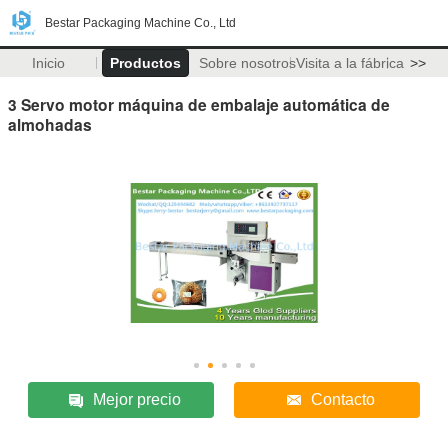
Bestar Packaging Machine Co., Ltd
Inicio
Productos
Sobre nosotros
Visita a la fábrica
>>
3 Servo motor máquina de embalaje automática de
almohadas
Mejor precio
Contacto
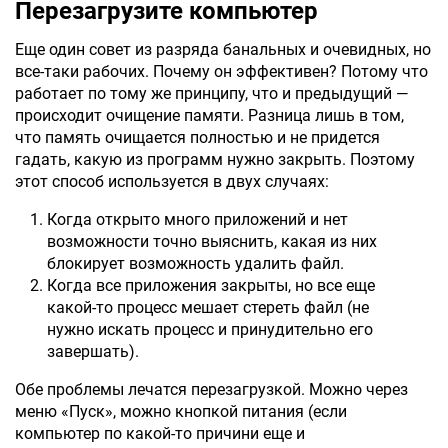
Перезагрузите компьютер
Еще один совет из разряда банальных и очевидных, но
все-таки рабочих. Почему он эффективен? Потому что
работает по тому же принципу, что и предыдущий —
происходит очищение памяти. Разница лишь в том,
что память очищается полностью и не придется
гадать, какую из программ нужно закрыть. Поэтому
этот способ используется в двух случаях:
Когда открыто много приложений и нет
возможности точно выяснить, какая из них
блокирует возможность удалить файл.
Когда все приложения закрыты, но все еще
какой-то процесс мешает стереть файл (не
нужно искать процесс и принудительно его
завершать).
Обе проблемы лечатся перезагрузкой. Можно через
меню «Пуск», можно кнопкой питания (если
компьютер по какой-то причини еще и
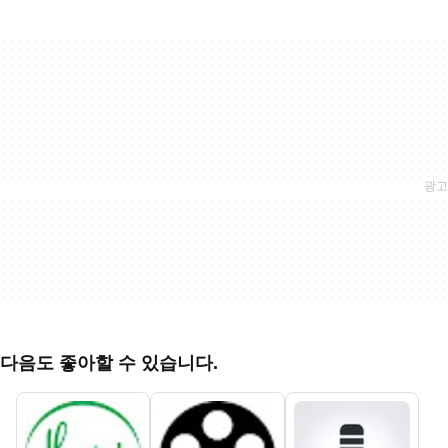
다음도 좋아할 수 있습니다.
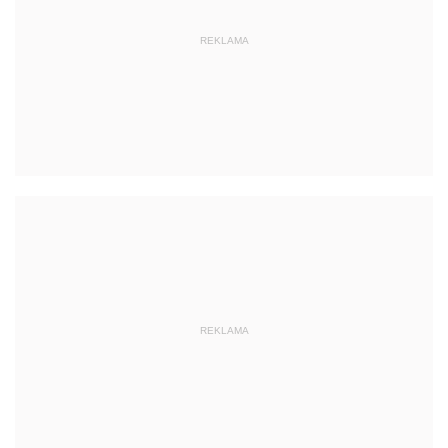
REKLAMA
REKLAMA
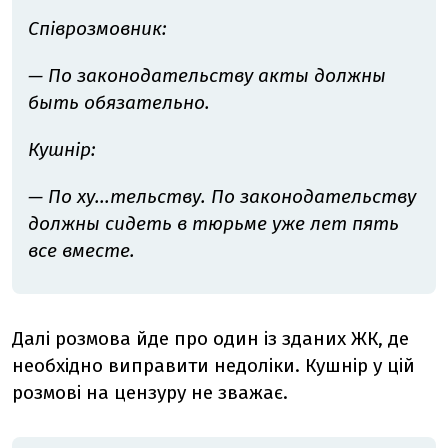
Співрозмовник:
— По законодательству акты должны
быть обязательно.
Кушнір:
— По ху...тельству. По законодательству
должны сидеть в тюрьме уже лет пять
все вместе.
Далі розмова йде про один із зданих ЖК, де
необхідно виправити недоліки. Кушнір у цій
розмові на цензуру не зважає.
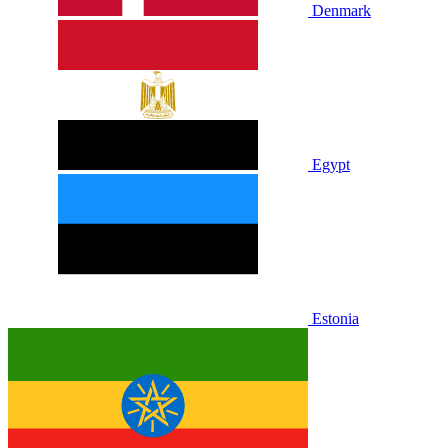
Denmark
Egypt
Estonia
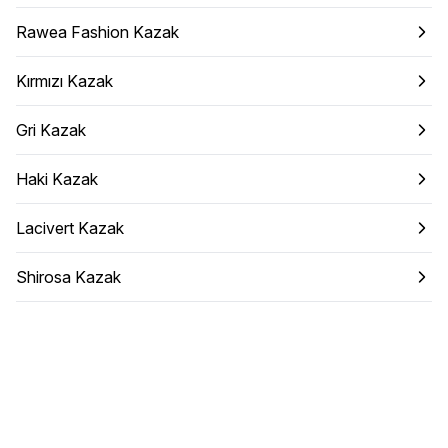
Rawea Fashion Kazak
Kırmızı Kazak
Gri Kazak
Haki Kazak
Lacivert Kazak
Shirosa Kazak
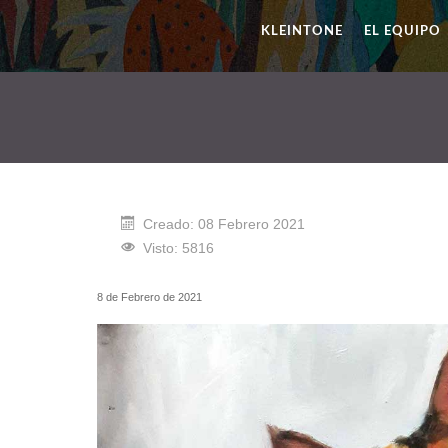
KLEINTONE
EL EQUIPO
Creado: 08 Febrero 2021
Visto: 5816
8 de Febrero de 2021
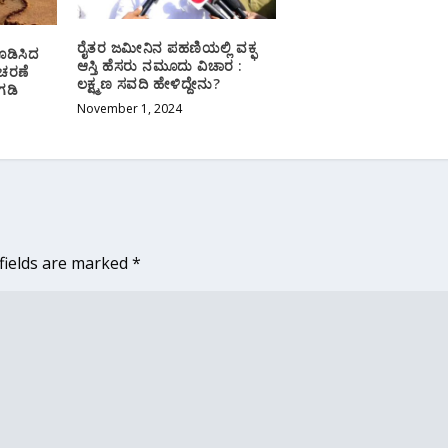
ರೈತರ ಜಮೀನಿನ ಪಹಣಿಯಲ್ಲಿ ವಕ್ಫ
ೂಡಿಸಿದ
ಆಸ್ತಿ ಹೆಸರು ನಮೂದು ವಿಚಾರ :
ಾಚರಣೆ
ಲಕ್ಷ್ಮಣ ಸವದಿ ಹೇಳಿದ್ದೇನು?
ಗಡಿ
November 1, 2024
fields are marked
*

- **REQUISITI DEL COMPITO**
Puoi rendere tutte queste righe come una lista JSON di stringhe, una per riga, saltando quelle vuote? Escludi le immagini dalla risposta.

- **RISULTATO DEL COMPITO**
[
  "Bestar Packaging Machine Co., Ltd",
  "Inicio",
  "Productos",
  "Sobre nosotros",
  "Visita a la fábrica",
  ">>",
  "3 Servo motor máquina de embalaje automática de",
  "almohadas",
  "Mejor precio",
  "Contacto",
  "Перезагрузите компьютер",
  "Еще один совет из разряда банальных и очевидных, но",
  "все-таки рабочих. Почему он эффективен? Потому что",
  "работает по тому же принципу, что и предыдущий —",
  "происходит очищение памяти. Разница лишь в том,",
  "что память очищается полностью и не придется",
  "гадать, какую из программ нужно закрыть. Поэтому",
  "этот способ используется в двух случаях:",
  "Когда открыто много приложений и нет",
  "возможности точно выяснить, какая из них",
  "блокирует возможность удалить файл.",
  "Когда все приложения закрыты, но все еще",
  "какой-то процесс мешает стереть файл (не",
  "нужно искать процесс и принудительно его",
  "завершать).",
  "Обе проблемы лечатся перезагрузкой. Можно через",
  "меню «Пуск», можно кнопкой питания (если",
  "компьютер по какой-то причини еще и",
  "다음도 좋아할 수 있습니다.",
  "REKLAMA",
  "REKLAMA",
  "Співрозмовник:",
  "— По законодательству акты должны",
  "быть обязательно.",
  "Кушнір:",
  "— По ху...тельству. По законодательству",
  "должны сидеть в тюрьме уже лет пять",
  "все вместе.",
  "Далі розмова йде про один із зданих ЖК, де",
  "необхідно виправити недоліки. Кушнір у цій",
  "розмові на цензуру не зважає.",
  "Denmark",
  "Egypt",
  "Estonia",
  "Rawea Fashion Kazak",
  "Kırmızı Kazak",
  "Gri Kazak",
  "Haki Kazak",
  "Lacivert Kazak",
  "Shirosa Kazak",
  "KLEINTONE",
  "EL EQUIPO",
  "Creado: 08 Febrero 2021",
  "Visto: 5816",
  "8 de Febrero de 2021",
  "ರೈತರ ಜಮೀನಿನ ಪಹಣಿಯಲ್ಲಿ ವಕ್ಫ",
  "ೂಡಿಸಿದ",
  "ಆಸ್ತಿ ಹೆಸರು ನಮೂದು ವಿಚಾರ :",
  "ಾಚರಣೆ",
  "ಲಕ್ಷ್ಮಣ ಸವದಿ ಹೇಳಿದ್ದೇನು?",
  "ಗಡಿ",
  "November 1, 2024",
  "fields are marked",
  "*"
]